Pictures stay out of the copy. Retype exactly the lines below from the one with "位互動全新境界，感受更寬廣的沉浸式體驗！現在就" through the one with "Motorschaden Gutachten".

** SOURCE DATA follows **

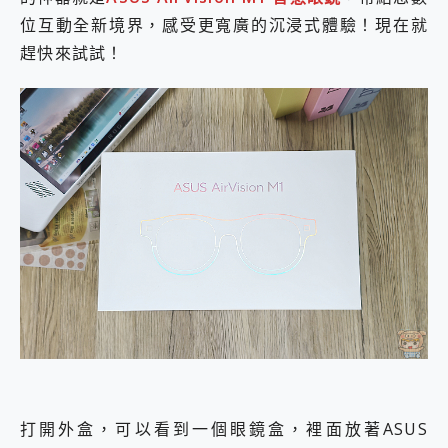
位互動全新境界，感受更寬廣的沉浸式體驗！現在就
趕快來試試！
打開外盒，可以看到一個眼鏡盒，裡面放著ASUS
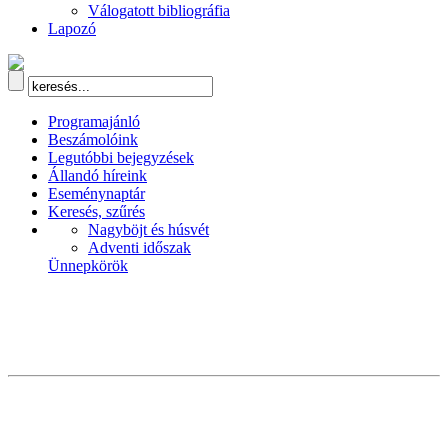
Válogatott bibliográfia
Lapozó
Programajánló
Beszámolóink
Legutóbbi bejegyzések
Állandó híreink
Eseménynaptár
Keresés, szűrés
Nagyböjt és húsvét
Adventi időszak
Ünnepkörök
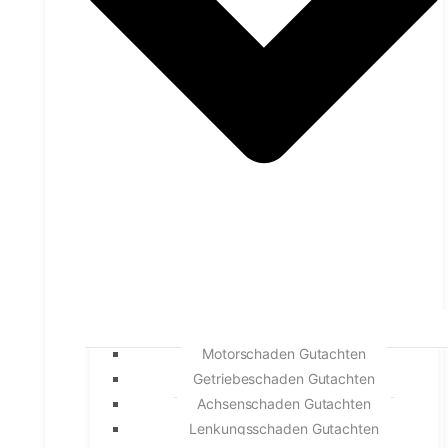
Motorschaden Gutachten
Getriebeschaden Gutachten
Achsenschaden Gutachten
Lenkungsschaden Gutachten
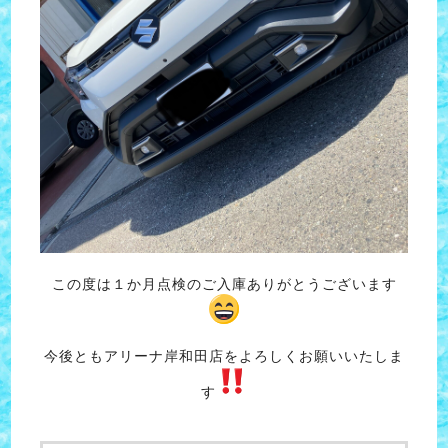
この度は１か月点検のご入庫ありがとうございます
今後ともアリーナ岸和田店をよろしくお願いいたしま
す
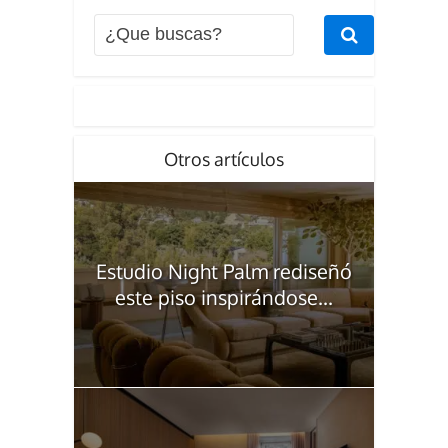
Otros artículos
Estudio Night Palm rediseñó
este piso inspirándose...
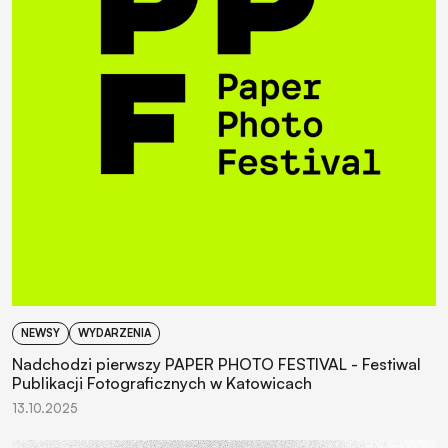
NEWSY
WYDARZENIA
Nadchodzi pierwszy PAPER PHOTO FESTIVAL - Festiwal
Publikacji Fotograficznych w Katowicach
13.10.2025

** End of SOURCE DATA **
** SOURCE DATA follows **

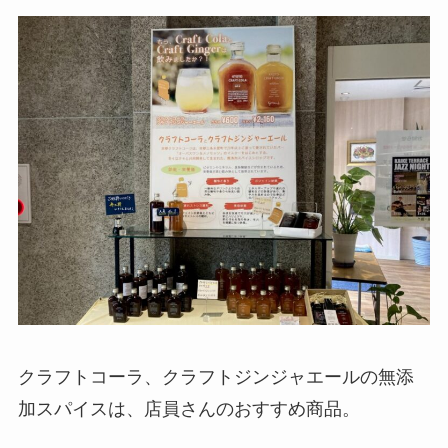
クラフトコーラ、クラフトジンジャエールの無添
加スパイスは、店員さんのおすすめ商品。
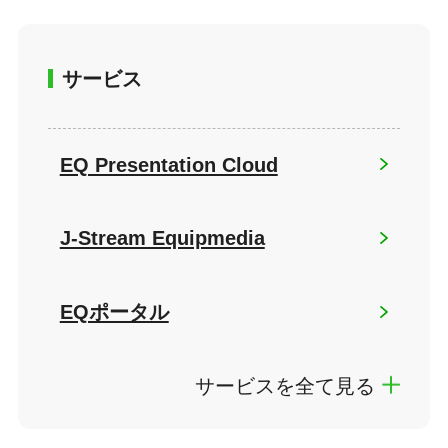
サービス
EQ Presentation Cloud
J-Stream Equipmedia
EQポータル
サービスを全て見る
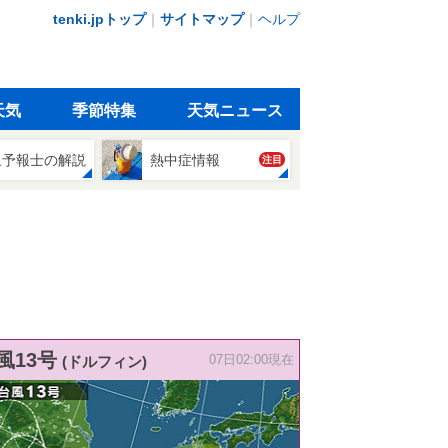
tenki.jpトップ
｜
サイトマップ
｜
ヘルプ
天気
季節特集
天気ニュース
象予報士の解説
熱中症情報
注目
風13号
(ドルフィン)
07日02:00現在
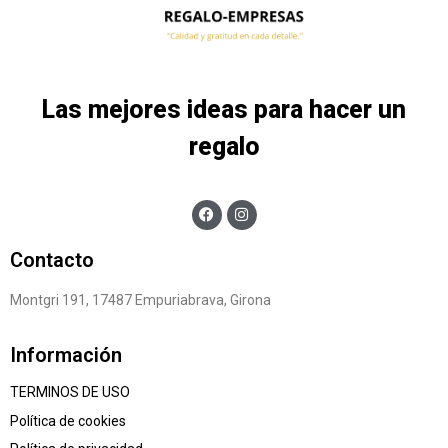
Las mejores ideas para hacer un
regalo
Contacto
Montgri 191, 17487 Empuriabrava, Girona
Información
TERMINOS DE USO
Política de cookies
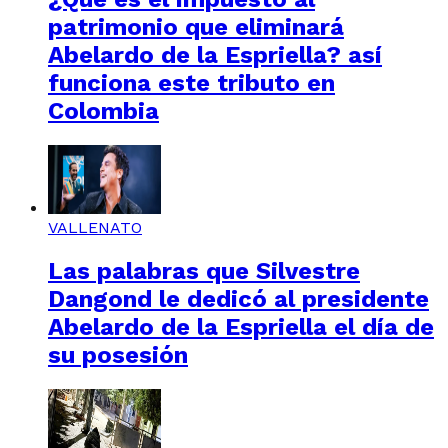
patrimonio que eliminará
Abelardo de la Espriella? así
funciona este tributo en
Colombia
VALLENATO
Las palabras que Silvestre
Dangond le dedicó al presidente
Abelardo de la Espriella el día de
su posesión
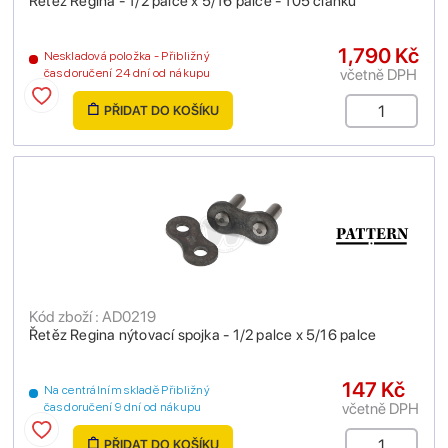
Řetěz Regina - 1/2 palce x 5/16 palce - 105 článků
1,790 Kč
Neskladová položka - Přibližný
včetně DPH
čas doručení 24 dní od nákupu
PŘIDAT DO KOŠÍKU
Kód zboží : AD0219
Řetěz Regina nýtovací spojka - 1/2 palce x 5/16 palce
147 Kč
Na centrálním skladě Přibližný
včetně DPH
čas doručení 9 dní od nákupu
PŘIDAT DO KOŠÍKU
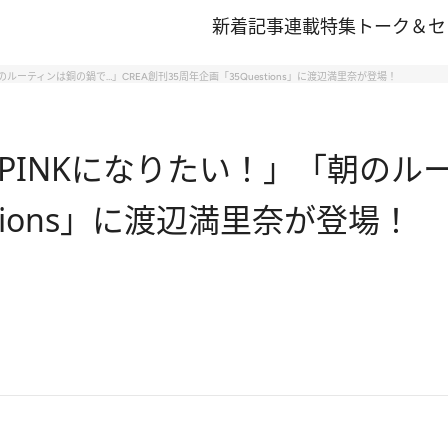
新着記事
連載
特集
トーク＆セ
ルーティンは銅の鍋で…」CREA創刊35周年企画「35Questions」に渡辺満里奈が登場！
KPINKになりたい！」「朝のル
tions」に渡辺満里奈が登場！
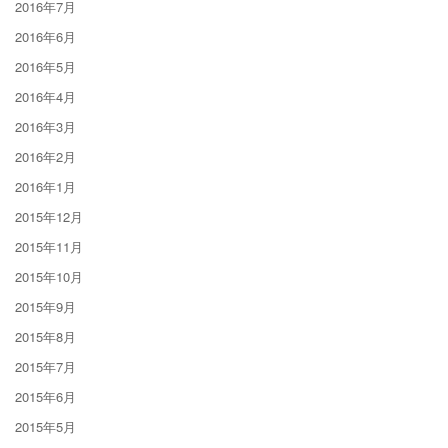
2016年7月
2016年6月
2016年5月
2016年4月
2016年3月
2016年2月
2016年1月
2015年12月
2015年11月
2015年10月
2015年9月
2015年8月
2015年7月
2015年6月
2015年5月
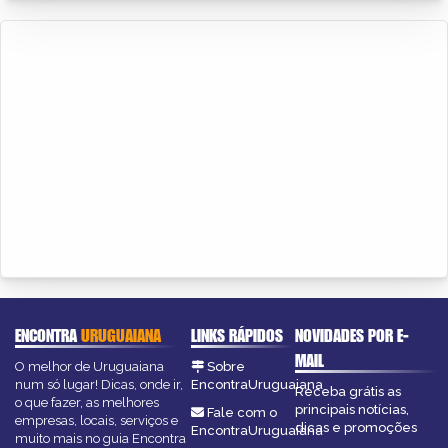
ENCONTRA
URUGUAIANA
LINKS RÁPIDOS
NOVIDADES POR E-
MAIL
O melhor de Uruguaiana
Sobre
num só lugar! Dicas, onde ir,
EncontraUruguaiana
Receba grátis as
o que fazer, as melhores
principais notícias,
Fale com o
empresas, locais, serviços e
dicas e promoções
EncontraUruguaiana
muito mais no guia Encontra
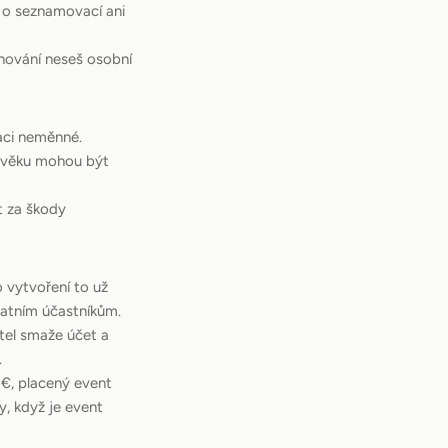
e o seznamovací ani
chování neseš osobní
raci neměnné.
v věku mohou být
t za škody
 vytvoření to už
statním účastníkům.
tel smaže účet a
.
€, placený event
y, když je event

** End of SOURCE DATA **
** SOURCE DATA follows **

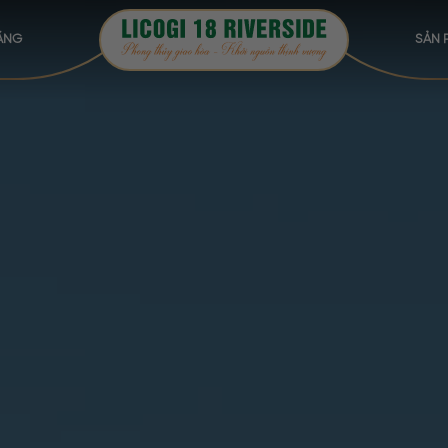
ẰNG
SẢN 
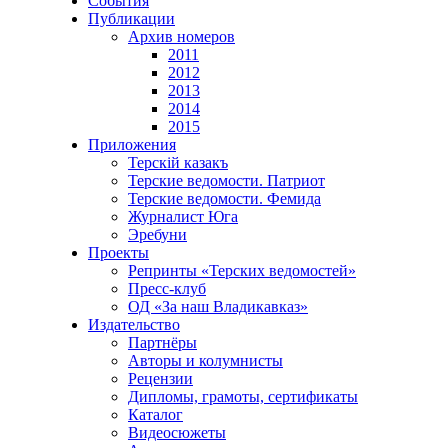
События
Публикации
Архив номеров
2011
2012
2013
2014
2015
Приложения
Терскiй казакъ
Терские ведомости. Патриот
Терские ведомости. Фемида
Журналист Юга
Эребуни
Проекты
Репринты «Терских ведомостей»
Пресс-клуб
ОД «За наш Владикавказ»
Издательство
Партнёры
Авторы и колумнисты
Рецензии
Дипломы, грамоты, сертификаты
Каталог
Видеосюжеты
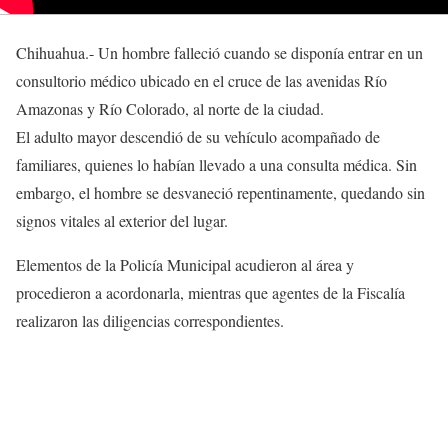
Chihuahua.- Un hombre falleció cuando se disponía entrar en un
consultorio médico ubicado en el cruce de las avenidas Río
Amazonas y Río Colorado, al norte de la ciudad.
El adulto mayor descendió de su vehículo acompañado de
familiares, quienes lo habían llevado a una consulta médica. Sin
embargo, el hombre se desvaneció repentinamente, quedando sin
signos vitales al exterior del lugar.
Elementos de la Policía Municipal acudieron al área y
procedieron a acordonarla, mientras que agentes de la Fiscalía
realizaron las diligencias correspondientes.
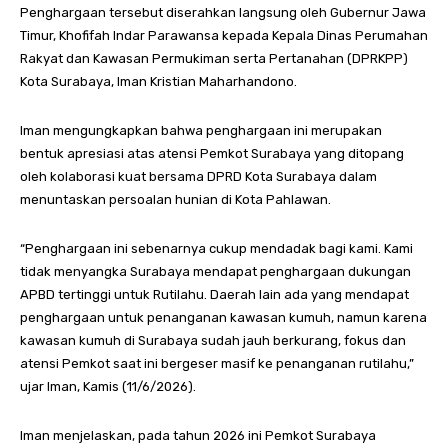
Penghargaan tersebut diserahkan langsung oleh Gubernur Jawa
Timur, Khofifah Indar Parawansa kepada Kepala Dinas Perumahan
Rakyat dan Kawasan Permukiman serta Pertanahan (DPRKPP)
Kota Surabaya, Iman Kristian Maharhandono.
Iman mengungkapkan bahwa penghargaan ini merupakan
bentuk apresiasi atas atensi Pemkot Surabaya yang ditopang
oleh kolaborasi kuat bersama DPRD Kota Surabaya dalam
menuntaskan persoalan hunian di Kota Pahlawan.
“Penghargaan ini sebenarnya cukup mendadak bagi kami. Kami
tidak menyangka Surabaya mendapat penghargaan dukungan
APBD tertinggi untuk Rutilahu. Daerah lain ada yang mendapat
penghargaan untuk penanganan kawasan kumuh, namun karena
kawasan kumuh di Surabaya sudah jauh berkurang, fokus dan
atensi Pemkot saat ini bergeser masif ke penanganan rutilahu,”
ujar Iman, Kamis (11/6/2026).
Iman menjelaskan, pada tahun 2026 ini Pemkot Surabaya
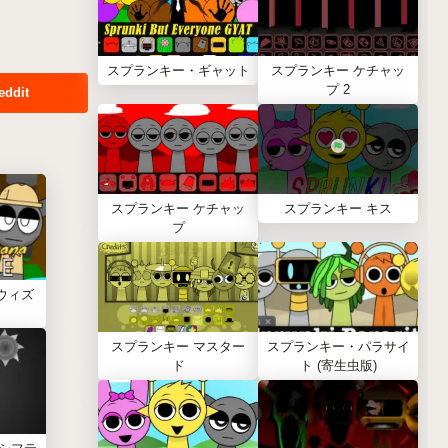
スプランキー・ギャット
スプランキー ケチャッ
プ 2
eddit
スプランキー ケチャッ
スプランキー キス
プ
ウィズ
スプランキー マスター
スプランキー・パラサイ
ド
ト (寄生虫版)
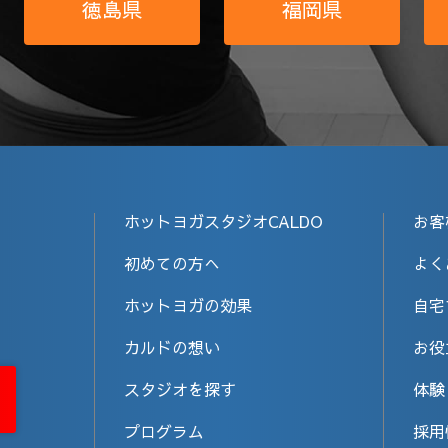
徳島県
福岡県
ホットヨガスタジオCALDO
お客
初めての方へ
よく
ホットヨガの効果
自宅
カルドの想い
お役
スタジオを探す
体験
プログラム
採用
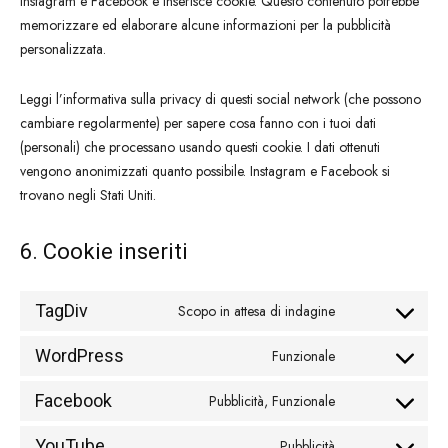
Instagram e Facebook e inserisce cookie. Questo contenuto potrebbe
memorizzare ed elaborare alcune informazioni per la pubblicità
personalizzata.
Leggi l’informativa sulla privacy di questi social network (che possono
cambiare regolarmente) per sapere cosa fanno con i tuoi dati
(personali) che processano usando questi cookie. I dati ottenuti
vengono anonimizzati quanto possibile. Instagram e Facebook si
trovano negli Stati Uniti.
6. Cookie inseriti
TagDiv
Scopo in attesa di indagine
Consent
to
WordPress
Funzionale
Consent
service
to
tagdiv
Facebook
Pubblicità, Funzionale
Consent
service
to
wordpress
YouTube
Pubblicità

** End of SOURCE DATA **

▸ **OUTPUT FOR THIS TASK**
位互動全新境界，感受更寬廣的沉浸式體驗！現在就
趕快來試試！
打開外盒，可以看到一個眼鏡盒，裡面放著ASUS
Válogatott bibliográfia
Lapozó
Programajánló
Beszámolóink
Legutóbbi bejegyzések
Állandó híreink
Eseménynaptár
Keresés, szűrés
Nagyböjt és húsvét
Adventi időszak
Ünnepkörök
Motorschaden Gutachten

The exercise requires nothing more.